Ketua Biro Teknologi Informasi (BTI) UBSI, Very Rianto menjelaskan sebelumnya proses seleksi usulan penelitian memakan waktu lama, bersifat subjektif, dan rentan terjadi human error.
“Kami butuh standar objektif yang sesuai roadmap fakultas dan program studi, termasuk menilai orisinalitas, relevansi, dan kualitas proposal. AI membantu memastikan keselarasan usulan penelitian dengan arah keilmuan yang sudah ditetapkan,” ujar Very, Ahad (10/8/2025).
Sistem ini, menurutnya, mengusung proses hybrid antara AI dan manusia. AI bekerja menganalisis keselarasan isi proposal, mendeteksi plagiarisme melalui metode cosine similarity, serta memberikan saran penelitian lanjutan berbasis reinforcement learning. Sementara itu, reviewer manusia tetap memegang keputusan akhir, khususnya untuk kasus yang dinilai ambigu.
Very mengatakan penerapan AI memberi tiga manfaat utama efisiensi waktu, konsistensi penilaian, dan peningkatan reputasi penelitian.
“Selain memberikan peringatan, AI juga memberi catatan dan rekomendasi perbaikan.
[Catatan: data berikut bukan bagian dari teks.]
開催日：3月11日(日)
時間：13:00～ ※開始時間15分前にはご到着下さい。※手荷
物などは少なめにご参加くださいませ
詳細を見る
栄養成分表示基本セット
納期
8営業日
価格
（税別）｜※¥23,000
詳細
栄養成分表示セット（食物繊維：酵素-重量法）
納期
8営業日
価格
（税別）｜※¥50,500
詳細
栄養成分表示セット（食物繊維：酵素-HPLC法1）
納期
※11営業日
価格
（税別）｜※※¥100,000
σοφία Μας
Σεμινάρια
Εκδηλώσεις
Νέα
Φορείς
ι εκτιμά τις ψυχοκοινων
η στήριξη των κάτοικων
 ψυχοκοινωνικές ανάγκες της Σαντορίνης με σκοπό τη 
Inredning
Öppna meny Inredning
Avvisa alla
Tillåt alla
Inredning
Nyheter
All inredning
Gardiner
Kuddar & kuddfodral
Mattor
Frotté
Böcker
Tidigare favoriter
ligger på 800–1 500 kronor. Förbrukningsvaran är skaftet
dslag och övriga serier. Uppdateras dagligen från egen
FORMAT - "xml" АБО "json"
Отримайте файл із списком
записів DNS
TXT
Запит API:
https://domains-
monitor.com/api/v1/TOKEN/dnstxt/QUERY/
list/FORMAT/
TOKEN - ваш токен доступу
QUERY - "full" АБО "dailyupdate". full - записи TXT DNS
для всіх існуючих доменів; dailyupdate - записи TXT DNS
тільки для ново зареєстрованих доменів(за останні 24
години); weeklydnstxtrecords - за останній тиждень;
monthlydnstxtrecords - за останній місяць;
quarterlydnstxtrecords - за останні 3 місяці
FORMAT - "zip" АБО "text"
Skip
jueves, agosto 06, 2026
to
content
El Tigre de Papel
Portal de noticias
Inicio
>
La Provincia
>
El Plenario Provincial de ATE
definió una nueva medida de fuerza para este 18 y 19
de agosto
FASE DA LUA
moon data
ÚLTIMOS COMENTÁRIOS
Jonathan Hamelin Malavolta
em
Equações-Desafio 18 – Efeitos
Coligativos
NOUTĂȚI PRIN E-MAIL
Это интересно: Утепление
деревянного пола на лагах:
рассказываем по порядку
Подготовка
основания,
Dosen bisa belajar pola penelitian unggul dari hasil analisis ini,” ucap dia.
Pengembangan sistem dilakukan BTI bersama Dekan Fakultas dan Lembaga Penelitian dan Pengabdian kepada Masyarakat (LPPM), dengan membangun model NLP berbasis Agent AI.
UBSI sebagai Kampus Digital Kreatif, melihat inovasi ini sebagai bagian dari visinya menjadi tech-driven university. AI juga telah diuji menggunakan data historis penelitian internal sebelum resmi digunakan.
Untuk memastikan akurasi dan etika penggunaan, UBSI menetapkan prosedur human in the loop, audit rutin antara hasil AI dan manusia, serta menjamin AI tidak menyimpan data penelitian untuk kepentingan lain. Sosialisasi dilakukan melalui workshop, panduan video, dan pendampingan langsung bagi dosen.
Very mengungkapkan, 80 persen dosen, terutama yang masih muda, merasa terbantu dengan sistem ini, sementara 20 persen sempat khawatir AI terlalu kaku.
“Namun, kekhawatiran itu berkurang setelah mereka memahami konsep hybrid system yang kami jalankan,” katanya.
Sebagai first mover di Indonesia, sistem AI review proposal ini dirancang adaptif dan bisa digunakan kampus lain tanpa perlu melatih ulang model sesuai bidang keilmuan. Ke depan, UBSI berencana menambahkan fitur deteksi potensi kolaborasi antar dosen berdasarkan topik penelitian, serta membuka fasilitas ini untuk lingkungan akademik yang lebih luas.